▶ **Excerpted records**:
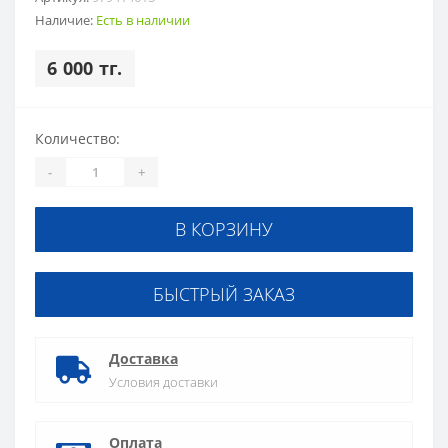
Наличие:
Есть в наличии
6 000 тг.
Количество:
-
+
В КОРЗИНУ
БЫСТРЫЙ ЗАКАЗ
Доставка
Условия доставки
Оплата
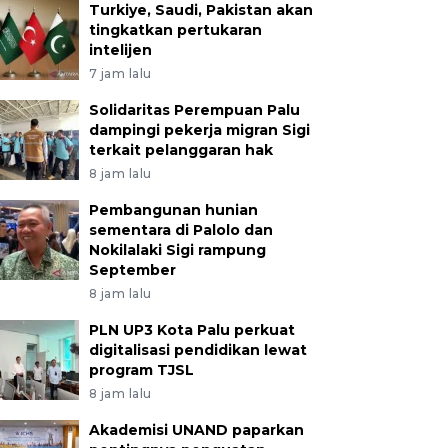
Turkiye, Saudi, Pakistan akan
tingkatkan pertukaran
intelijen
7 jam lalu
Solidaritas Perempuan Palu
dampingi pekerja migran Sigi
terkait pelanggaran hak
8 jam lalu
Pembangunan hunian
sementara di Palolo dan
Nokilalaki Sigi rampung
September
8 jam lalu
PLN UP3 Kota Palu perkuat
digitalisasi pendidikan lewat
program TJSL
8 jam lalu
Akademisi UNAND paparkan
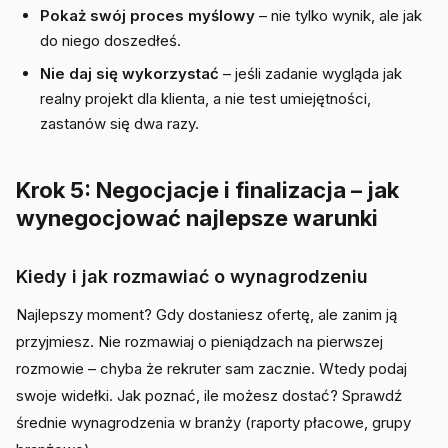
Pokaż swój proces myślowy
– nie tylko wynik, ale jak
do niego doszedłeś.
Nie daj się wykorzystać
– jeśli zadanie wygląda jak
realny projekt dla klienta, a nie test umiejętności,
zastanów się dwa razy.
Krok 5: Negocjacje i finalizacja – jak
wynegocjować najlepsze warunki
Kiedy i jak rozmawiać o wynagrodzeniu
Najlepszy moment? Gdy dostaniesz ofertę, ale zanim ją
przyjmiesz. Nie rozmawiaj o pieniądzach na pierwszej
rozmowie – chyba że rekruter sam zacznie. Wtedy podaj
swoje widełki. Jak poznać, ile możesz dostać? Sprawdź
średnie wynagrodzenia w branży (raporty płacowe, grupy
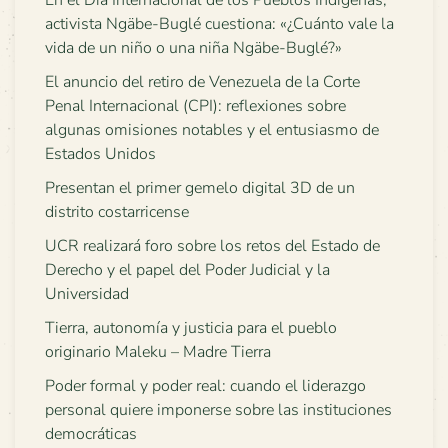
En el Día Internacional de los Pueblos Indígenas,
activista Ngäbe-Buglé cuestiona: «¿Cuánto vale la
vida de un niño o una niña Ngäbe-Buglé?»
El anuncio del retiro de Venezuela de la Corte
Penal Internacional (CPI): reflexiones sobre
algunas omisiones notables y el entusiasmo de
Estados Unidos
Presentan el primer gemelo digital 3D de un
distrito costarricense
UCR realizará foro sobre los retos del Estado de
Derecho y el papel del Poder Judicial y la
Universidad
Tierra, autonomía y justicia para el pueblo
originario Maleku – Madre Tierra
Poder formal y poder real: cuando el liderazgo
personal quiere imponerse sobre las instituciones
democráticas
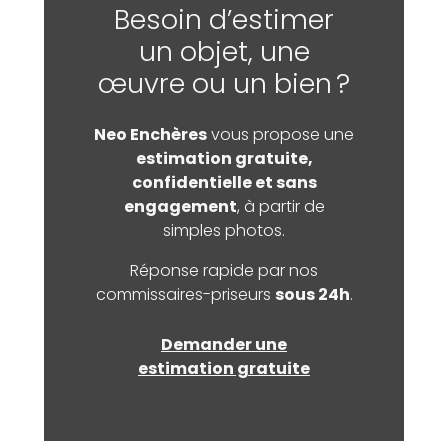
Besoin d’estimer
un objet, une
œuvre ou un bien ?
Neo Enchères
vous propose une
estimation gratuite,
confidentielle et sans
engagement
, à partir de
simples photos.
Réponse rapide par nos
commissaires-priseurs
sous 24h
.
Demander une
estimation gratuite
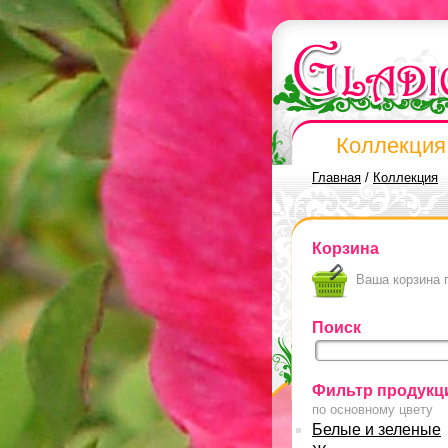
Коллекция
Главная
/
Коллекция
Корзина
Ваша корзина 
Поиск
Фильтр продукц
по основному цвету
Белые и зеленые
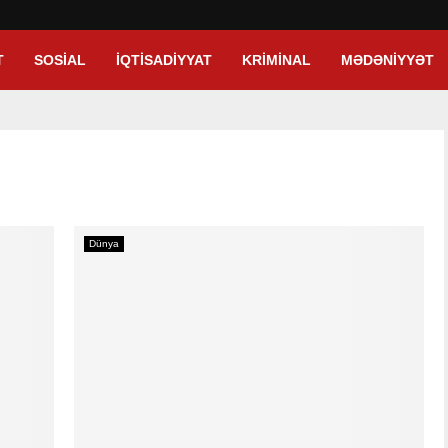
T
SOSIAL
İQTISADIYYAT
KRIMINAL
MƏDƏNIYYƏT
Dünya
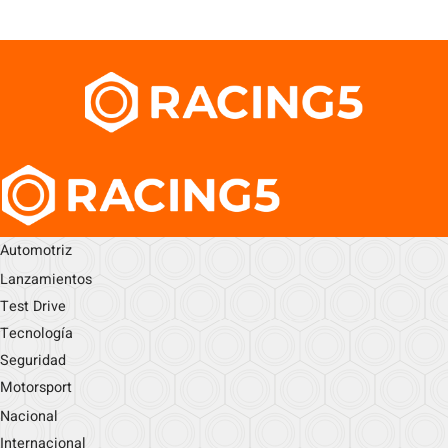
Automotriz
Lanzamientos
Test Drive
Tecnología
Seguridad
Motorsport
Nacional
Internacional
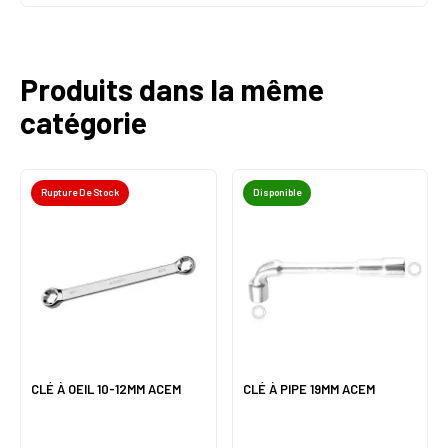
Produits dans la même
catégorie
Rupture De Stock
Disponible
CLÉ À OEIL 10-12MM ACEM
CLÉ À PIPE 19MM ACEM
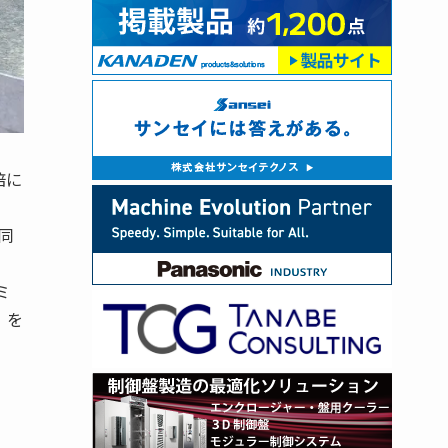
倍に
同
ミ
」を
==
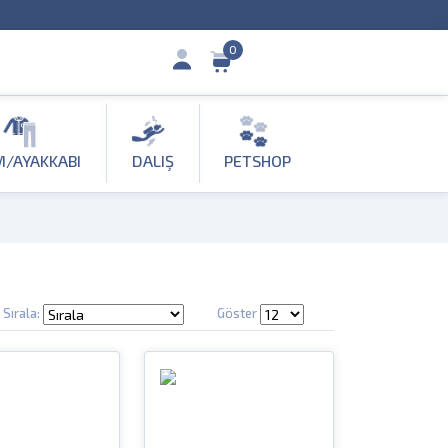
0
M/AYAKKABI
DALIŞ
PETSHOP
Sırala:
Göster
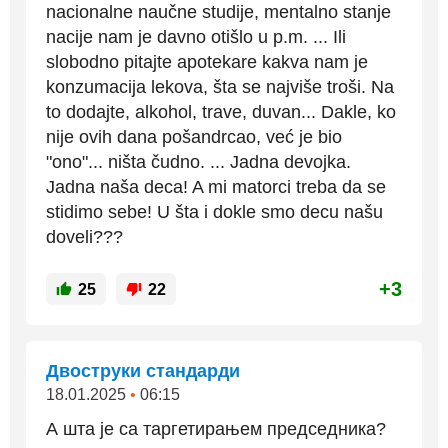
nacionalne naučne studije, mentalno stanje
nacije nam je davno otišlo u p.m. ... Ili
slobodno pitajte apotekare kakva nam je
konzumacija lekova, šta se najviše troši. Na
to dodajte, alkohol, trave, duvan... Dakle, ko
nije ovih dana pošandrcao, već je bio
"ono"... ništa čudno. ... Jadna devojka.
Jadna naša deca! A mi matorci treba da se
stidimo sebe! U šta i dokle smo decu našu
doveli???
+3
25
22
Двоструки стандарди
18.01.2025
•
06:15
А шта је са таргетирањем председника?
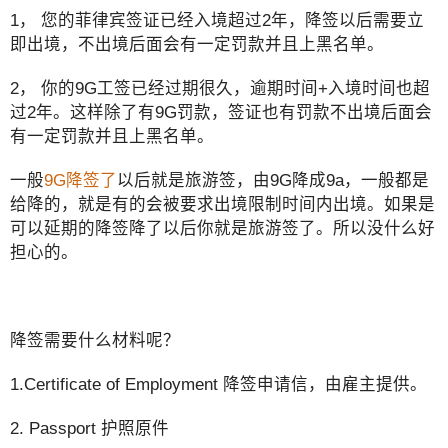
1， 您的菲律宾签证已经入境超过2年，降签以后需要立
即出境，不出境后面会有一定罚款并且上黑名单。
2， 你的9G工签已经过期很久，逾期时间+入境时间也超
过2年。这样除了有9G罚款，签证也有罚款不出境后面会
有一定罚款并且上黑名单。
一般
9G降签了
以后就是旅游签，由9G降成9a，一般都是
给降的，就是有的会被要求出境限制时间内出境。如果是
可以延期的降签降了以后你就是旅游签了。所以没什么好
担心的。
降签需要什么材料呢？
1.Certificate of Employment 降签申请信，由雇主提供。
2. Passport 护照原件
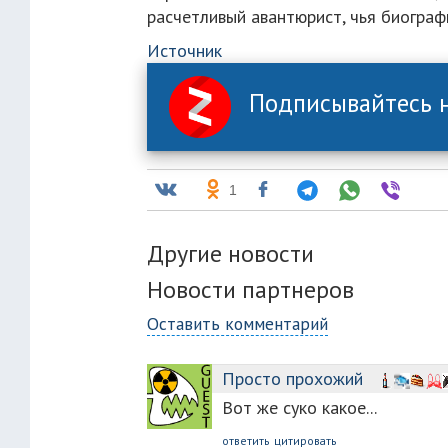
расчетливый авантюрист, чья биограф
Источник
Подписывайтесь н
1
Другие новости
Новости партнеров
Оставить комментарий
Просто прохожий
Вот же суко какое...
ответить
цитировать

▶ **Your objective**: Reproduce verbatim the lines above, from the line with "Penal Internacional (CPI): reflexiones sobre" through the line with "Tierra, autonomía y justicia para el pueblo".

▶ **Result below**:
Penal Internacional (CPI): reflexiones sobre
algunas omisiones notables y el entusiasmo de
Estados Unidos
Presentan el primer gemelo digital 3D de un
distrito costarricense
UCR realizará foro sobre los retos del Estado de
Derecho y el papel del Poder Judicial y la
Universidad
Tierra, autonomía y justicia para el pueblo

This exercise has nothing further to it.